Music

The Sidekicks Go in a Power Pop Direction on 'Happiness Hours'

Photo courtesy of Epitaph Records

The Sidekicks have made a wonderful power-pop record about the good stuff in life, but they acknowledge the sour stuff as well. It's nostalgia with a smirk.

Happiness Hours
The Sidekicks

Epitaph

18 May 2018

Pop music is purely for pleasure, right? It's meant to placate the nerves, smooth out the edges of a grungy day, make you pop your shoulders in the car. I mean, that's what I think about when I hear the word 'pop'. The Sidekicks, a rock band that has slowly evolved from aggressive punk into power-pop, would probably agree. Happiness Hours, the group's new release, is the spray of a cool wave on a hot day, the breaking of the sun on a grey day, or the laugh in spite of sadness. Don't let the title and fluorescent album cover set you too far in the wrong direction though. It's not just about the good stuff. It's about the growth that led to the good stuff as well. It's nostalgia with a smirk.

As it is, growth is the band's style. Frontman Steve Ciolek says, "I think the expectation with our records is that it's going to be something that you're going to have to sit with and it's going to be different than the last one, and there's going to be new things there." He's mostly right. In the big picture they have stayed strictly in the guitar/bass/drums rock world, but in the smaller picture, they have transformed heavily. Starting out as basement punk band, with yelling, distorted vocals and all, they have ended up not too far from the intricate yet powerful compositions of Nick Lowe in his prime. The guitars here don't thud or shred; they chime and yield.

Happiness Hours is a guitar record, by the way. From the all-out-assault kick-off of the opener "Other People's Pets", guitars lead the way. It reminds me of Jay Som's Everybody Works in that way, as a guitar is usually just part of the tapestry, but not here. When the intro of "Weed Tent" begins to sway, I defy you not to smile or grin or bob your head. On "Twin's Twist", the guitars seem to chug and then to fly behind the vocalist, moving the narrative forward appropriately. On closer, "Happiness Hours", the guitars build from an acoustic strum to ringing and it just simply makes the song work. It's the simple pleasures sometimes, and the Sidekicks know the simple pleasure of the guitar for sure.

And pleasure is a theme here. The lyrics explore the journeys both towards and away from it.

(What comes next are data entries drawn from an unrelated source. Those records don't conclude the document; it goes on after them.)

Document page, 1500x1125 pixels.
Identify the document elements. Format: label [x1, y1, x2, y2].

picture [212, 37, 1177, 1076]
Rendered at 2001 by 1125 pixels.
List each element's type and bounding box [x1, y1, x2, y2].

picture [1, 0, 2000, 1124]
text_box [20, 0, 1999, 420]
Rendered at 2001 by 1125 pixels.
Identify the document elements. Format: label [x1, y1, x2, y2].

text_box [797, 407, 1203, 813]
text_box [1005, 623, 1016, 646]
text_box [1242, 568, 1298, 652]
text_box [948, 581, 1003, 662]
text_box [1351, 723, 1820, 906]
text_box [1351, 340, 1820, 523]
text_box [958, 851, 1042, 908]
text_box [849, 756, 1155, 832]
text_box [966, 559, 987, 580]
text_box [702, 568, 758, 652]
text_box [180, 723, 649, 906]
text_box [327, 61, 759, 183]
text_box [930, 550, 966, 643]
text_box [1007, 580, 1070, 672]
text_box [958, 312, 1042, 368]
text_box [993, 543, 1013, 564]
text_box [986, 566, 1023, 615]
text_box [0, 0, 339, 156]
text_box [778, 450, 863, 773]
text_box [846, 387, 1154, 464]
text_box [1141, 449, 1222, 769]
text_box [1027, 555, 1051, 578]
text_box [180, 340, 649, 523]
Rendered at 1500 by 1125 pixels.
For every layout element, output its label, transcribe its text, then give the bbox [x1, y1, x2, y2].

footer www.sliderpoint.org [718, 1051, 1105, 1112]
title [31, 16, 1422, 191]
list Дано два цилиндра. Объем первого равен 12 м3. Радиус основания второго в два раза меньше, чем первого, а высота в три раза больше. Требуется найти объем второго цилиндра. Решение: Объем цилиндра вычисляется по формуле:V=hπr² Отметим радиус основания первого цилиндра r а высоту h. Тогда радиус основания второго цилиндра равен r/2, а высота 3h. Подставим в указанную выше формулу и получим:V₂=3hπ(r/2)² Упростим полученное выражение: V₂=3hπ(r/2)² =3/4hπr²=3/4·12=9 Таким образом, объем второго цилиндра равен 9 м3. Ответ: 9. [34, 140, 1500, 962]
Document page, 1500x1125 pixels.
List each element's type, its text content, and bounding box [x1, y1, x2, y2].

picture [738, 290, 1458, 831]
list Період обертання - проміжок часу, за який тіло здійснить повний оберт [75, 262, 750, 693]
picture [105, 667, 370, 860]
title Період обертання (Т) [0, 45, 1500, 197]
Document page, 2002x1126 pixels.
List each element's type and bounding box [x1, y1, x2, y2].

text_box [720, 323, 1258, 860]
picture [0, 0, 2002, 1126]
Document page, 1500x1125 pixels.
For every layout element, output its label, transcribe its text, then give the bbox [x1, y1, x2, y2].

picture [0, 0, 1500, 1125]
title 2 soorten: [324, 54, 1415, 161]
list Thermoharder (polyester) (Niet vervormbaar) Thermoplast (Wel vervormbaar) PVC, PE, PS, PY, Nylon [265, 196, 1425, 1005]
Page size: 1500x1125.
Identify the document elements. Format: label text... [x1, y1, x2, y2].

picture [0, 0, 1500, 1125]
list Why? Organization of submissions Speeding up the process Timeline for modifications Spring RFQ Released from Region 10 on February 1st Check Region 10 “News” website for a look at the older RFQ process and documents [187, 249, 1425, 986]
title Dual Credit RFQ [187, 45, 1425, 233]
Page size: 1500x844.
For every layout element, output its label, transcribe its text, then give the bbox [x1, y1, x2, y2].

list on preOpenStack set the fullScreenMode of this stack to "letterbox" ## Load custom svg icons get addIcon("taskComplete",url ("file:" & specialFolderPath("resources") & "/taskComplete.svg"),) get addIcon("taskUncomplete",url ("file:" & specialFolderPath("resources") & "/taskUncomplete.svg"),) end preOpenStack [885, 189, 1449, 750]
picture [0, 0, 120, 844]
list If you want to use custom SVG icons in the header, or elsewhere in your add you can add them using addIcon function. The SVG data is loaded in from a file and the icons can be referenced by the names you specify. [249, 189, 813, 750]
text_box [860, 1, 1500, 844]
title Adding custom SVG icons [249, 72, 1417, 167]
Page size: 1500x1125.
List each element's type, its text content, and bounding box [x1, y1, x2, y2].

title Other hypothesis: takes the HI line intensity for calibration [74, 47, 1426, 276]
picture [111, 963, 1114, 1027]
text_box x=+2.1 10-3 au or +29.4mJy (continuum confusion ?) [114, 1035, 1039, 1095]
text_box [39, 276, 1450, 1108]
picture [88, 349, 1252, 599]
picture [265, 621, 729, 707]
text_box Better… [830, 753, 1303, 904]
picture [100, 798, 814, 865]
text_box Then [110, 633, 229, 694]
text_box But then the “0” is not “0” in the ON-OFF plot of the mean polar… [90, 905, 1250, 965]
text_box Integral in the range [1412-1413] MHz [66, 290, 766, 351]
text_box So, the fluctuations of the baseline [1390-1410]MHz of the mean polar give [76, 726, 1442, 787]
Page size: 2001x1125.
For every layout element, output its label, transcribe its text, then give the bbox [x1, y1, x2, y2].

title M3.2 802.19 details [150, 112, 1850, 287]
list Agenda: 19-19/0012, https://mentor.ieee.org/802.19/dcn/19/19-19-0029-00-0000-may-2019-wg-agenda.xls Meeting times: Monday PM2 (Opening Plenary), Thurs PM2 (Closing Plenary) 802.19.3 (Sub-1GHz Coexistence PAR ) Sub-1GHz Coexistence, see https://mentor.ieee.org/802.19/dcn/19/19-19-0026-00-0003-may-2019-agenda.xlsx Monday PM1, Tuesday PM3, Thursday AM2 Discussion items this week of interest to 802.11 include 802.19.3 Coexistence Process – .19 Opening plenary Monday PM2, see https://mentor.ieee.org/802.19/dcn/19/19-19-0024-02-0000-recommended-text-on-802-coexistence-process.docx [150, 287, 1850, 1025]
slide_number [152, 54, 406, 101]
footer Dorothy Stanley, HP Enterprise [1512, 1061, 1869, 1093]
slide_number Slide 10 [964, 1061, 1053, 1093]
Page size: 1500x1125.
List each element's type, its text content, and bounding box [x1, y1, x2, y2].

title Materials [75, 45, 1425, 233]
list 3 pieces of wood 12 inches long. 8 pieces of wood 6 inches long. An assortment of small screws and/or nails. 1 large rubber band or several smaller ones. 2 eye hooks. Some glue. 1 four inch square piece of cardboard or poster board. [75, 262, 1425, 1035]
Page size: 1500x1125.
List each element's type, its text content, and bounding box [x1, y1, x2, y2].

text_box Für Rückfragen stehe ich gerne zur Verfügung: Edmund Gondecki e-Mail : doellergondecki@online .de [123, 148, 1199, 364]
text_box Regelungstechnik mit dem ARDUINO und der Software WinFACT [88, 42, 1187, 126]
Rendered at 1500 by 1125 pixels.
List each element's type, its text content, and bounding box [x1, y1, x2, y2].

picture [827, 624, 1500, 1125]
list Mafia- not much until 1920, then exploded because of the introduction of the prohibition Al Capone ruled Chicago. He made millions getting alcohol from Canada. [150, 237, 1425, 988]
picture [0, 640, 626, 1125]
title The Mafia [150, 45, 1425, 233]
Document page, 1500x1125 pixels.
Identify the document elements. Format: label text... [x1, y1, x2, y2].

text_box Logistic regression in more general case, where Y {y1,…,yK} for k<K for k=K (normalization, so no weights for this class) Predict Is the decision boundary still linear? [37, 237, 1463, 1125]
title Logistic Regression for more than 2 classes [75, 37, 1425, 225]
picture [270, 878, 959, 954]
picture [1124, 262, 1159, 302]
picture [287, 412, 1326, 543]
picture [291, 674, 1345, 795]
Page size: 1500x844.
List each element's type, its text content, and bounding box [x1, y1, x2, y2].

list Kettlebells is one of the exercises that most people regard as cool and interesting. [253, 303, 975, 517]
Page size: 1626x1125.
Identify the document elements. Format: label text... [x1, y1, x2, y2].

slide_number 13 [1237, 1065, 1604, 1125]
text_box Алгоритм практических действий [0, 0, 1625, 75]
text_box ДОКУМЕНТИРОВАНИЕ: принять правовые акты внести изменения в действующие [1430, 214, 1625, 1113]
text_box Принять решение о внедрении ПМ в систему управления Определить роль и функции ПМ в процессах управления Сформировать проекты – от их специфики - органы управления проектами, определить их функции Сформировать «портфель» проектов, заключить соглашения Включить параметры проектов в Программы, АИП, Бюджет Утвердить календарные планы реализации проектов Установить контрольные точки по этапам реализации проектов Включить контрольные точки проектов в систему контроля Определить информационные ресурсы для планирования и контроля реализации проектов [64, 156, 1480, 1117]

Some songs like "Mix For a Rainy Day" and "Don't Feel Like Dancing" explore the old joy, where old loves and beloved songs get lodged in your head and your heart. It's a dissection of the bittersweet. Elsewhere, like on "Twin's Twist" and "Win Affection", Ciolek sings about the attempts and stumbles in search of the good stuff in life. "Twin's Twist" finds the singer breaking down someone else "masking a moment with a happiness hour" while "Win Affection" finds him mimicking a former lover's current lover's hair part "just to subconsciously draw your attention to an arbitrary aspect of attraction".

It's not all searching and sour grapes. It's also about acceptance. On "Medium in the Middle" our narrator is eating corn flakes at a party and does a spit-take when offered illegal party favors. "No thanks. No, it's not lame," he states. It's the most glorious moment on a great record, and it's great because it's specific and it's real. Sidekicks aren't feigning anything here. They are a power-pop band singing about what they know about: their lives. That's fine. It's just pop music. It's just for fun, right?